Mais l’Alfa vous offre la meilleure position assise que vous n’ayez jamais eue dans une Alfa à traction avant. Oubliée est la position de mastication, que les conducteurs longs ont dû prendre derrière la cantonnière trop plate. Les sièges offrent une position d’assise haute mais confortable et un bon soutien latéral dans la même mesure.

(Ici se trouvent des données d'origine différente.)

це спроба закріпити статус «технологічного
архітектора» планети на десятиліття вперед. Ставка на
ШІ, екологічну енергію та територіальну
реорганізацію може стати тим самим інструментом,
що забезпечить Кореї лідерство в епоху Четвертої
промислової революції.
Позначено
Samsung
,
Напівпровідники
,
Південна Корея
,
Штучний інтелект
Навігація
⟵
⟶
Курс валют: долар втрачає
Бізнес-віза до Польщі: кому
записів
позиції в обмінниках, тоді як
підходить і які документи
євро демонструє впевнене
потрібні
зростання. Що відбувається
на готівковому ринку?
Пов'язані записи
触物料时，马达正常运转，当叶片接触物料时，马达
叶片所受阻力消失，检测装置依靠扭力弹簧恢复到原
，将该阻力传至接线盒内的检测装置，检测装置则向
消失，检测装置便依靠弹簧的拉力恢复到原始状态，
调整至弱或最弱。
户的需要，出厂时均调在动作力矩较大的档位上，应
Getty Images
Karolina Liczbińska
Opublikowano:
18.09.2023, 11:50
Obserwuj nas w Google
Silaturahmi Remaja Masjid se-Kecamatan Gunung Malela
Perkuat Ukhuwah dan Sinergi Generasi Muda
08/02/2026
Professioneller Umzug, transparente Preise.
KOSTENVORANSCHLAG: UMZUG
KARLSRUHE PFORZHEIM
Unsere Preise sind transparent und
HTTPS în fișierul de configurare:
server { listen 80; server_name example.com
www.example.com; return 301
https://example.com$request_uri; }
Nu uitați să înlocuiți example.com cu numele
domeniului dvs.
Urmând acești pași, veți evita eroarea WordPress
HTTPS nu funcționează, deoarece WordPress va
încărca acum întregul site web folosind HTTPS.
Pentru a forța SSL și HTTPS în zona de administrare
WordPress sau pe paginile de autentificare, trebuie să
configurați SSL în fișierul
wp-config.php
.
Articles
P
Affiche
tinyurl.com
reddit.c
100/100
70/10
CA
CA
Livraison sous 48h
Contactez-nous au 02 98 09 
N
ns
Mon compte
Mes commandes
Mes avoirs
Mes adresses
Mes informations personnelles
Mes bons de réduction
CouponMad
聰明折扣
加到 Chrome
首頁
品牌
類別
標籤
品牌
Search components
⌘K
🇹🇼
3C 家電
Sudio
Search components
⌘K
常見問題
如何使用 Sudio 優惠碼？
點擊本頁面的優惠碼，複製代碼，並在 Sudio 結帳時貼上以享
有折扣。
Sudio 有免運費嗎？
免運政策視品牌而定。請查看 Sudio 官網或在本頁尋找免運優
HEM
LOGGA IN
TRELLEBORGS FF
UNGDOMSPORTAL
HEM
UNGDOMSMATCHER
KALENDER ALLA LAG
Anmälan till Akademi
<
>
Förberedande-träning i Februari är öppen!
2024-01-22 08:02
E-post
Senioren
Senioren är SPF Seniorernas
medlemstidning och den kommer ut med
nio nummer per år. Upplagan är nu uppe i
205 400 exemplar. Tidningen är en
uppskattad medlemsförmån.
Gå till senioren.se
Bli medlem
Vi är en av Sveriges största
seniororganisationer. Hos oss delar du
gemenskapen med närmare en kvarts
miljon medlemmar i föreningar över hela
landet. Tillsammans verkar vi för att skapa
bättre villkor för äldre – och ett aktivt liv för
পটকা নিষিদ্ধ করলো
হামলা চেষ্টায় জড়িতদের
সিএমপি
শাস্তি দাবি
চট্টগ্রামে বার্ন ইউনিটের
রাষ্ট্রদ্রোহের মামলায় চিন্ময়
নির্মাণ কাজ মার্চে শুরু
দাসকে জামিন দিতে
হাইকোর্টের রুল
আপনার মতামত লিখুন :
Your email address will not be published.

L’Audi n’est en rien inférieure à l’Alfa car la version Ambition est équipée de série de sièges sport impeccables. L’entrée arrière est étonnamment bonne avec les deux carrosseries à deux portes grâce aux sièges avant pivotants vers l’avant.
Il y a aussi beaucoup d’espace à l’arrière – dans l’Alfa avec son habitacle plus large de sept centimètres, d’autant plus étonnant que la berline compacte italienne semble beaucoup plus élégante de l’extérieur que l’Audi. La comparaison se termine par un avantage pour Audi, malgré la différence de prix par rapport à Alfa. Mais son grand inconvénient, le confort limité, n’effrayera pas plus un vrai fan que la caractéristique sportive et emphatique du moteur qui est prêt à tourner.